═════ Lesetext
Banale und toxische Beziehungen
Bei der 19 Minuten langen Performance „Breathing in/ Breathing out“, die im April 1977 in Belgrad
aufgezeichnet wurde, hängen die Künstler Ulay und Marina Abramovic – und damit ihr Überleben – für
die Dauer von fast zwanzig Minuten buchstäblich voneinander ab. Die Münder innig aneinandergepresst,
tauschten sie ihren Atem aus, die einzige Sauerstoffquelle, bis die Künstler kollabierten. Was wie
bedingungslose Liebe ausschaut, erweist sich als toxisch und könnte im Tod enden. Eine, wenngleich
auf den ersten Blick irritierende, Position, die in der umfangreichen Ausstellung „Liebe ist alles“ in der
Galerie Judith Andreae zu sehen ist.
══════════
═════ Bereitgestellte Daten
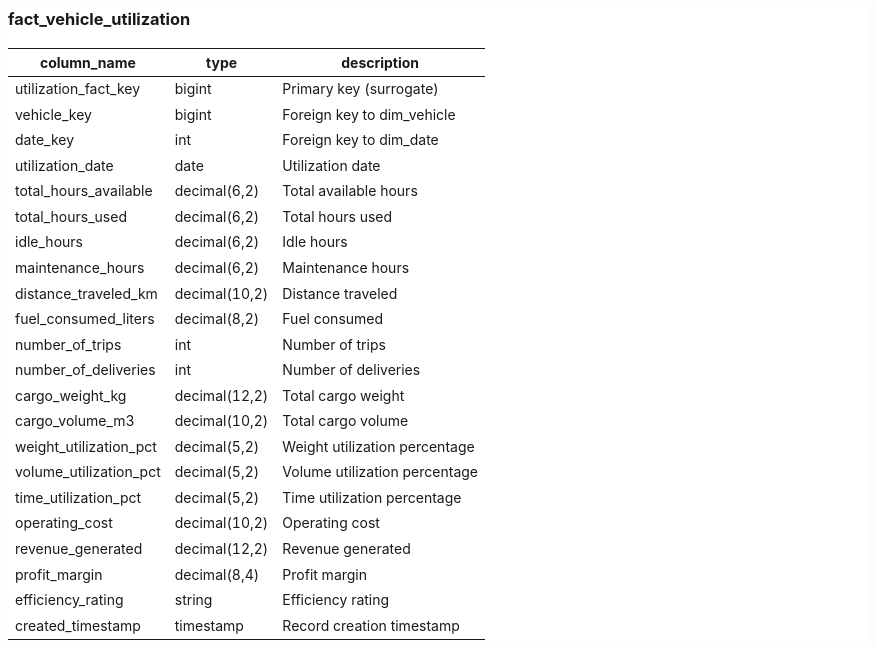 ### fact_vehicle_utilization

| column_name            | type          | description                   |
| ---------------------- | ------------- | ----------------------------- |
| utilization_fact_key   | bigint        | Primary key (surrogate)       |
| vehicle_key            | bigint        | Foreign key to dim_vehicle    |
| date_key               | int           | Foreign key to dim_date       |
| utilization_date       | date          | Utilization date              |
| total_hours_available  | decimal(6,2)  | Total available hours         |
| total_hours_used       | decimal(6,2)  | Total hours used              |
| idle_hours             | decimal(6,2)  | Idle hours                    |
| maintenance_hours      | decimal(6,2)  | Maintenance hours             |
| distance_traveled_km   | decimal(10,2) | Distance traveled             |
| fuel_consumed_liters   | decimal(8,2)  | Fuel consumed                 |
| number_of_trips        | int           | Number of trips               |
| number_of_deliveries   | int           | Number of deliveries          |
| cargo_weight_kg        | decimal(12,2) | Total cargo weight            |
| cargo_volume_m3        | decimal(10,2) | Total cargo volume            |
| weight_utilization_pct | decimal(5,2)  | Weight utilization percentage |
| volume_utilization_pct | decimal(5,2)  | Volume utilization percentage |
| time_utilization_pct   | decimal(5,2)  | Time utilization percentage   |
| operating_cost         | decimal(10,2) | Operating cost                |
| revenue_generated      | decimal(12,2) | Revenue generated             |
| profit_margin          | decimal(8,4)  | Profit margin                 |
| efficiency_rating      | string        | Efficiency rating             |
| created_timestamp      | timestamp     | Record creation timestamp     |
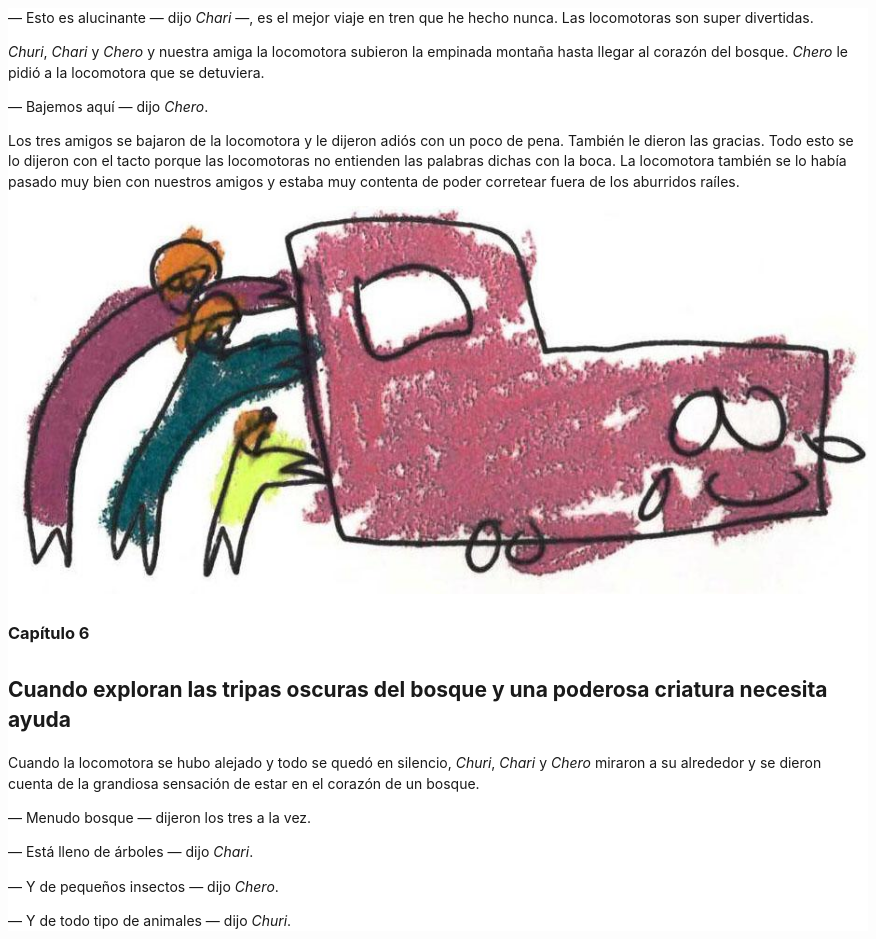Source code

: — Esto es alucinante — dijo *Chari* —, es el mejor viaje en tren que he hecho nunca. Las locomotoras son super divertidas.

*Churi*, *Chari* y *Chero* y nuestra amiga la locomotora subieron la empinada montaña hasta llegar al corazón del bosque. *Chero* le pidió a la locomotora que se detuviera.

— Bajemos aquí — dijo *Chero*.

Los tres amigos se bajaron de la locomotora y le dijeron adiós con un poco de pena. También le dieron las gracias. Todo esto se lo dijeron con el tacto porque las locomotoras no entienden las palabras dichas con la boca. La locomotora también se lo había pasado muy bien con nuestros amigos y estaba muy contenta de poder corretear fuera de los aburridos raíles.

![image alt text](/assets/image_33.jpg)

### Capítulo 6

## Cuando exploran las tripas oscuras del bosque y una poderosa criatura necesita ayuda

Cuando la locomotora se hubo alejado y todo se quedó en silencio, *Churi*, *Chari* y *Chero* miraron a su alrededor y se dieron cuenta de la grandiosa sensación de estar en el corazón de un bosque.

— Menudo bosque — dijeron los tres a la vez.

— Está lleno de árboles — dijo *Chari*.

— Y de pequeños insectos — dijo *Chero*.

— Y de todo tipo de animales — dijo *Churi*.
══════════
## Zu erledigende Schritte
A - Beantworte folgende Fragen mithilfe des Lesetextes über Ulay und Marina Abramovic:
(i) Wie lange dauert die Performance „Breathing in/ Breathing out“?
(ii) Wann und wo wurde sie aufgezeichnet?
(iii) In welcher Galerie ist die Ausstellung „Liebe ist alles“ zu sehen?
B - Übersetze aus dem Lesetext über Ulay und Marina Abramovic den Satz „Was wie bedingungslose Liebe ausschaut, erweist sich als toxisch und könnte im Tod enden.“ ins Englische.
C - Führe den Lesetext über Ulay und Marina Abramovic im Anschluss an seinen letzten Satz weiter.
Die Daten sind hierfür ohne Belang.

## Lösungen im Überblick
A -
(i) 19 Minuten
(ii) Im April 1977 in Belgrad
(iii) In der Galerie Judith Andreae

B - What looks like unconditional love turns out to be toxic and could end in death.

C -
15 internationale Positionen reflektieren das grenzüberschreitende Thema Liebe in ihrer ganzen
Diversität. Die Künstlergruppe Action Hero hat europaweit mehr als 1.000 Menschen angefragt, in ihrer
jeweiligen Sprache ein Liebeslied zu singen, und alles in Schrift, Bild und Ton dokumentiert. Eine
Auswahl von 45 Liebesliedern ist nun in der Galerie zu hören. Die Künstlerin Fiona Banner zitiert in ihrer
Textarbeit Popsongs bis 1998, deren Titel mit „I love you“ beginnen. Ikonische Liebeslieder von Frank
Sinatra und Céline Dion sind selbstverständlich darunter. Lars Eidinger liefert mit seiner Fotografie dreier
Partygänger, zwei Männer und eine Frau, nur die Vorlage. Der Betrachter entscheidet selbst, wie das
Trio seinen Abend verbringen wird. Und was zunächst poetisch ausschaut, endet banal, wenn Emma
Adler zwei Waschbecken von Villeroy & Boch in Beziehung setzt.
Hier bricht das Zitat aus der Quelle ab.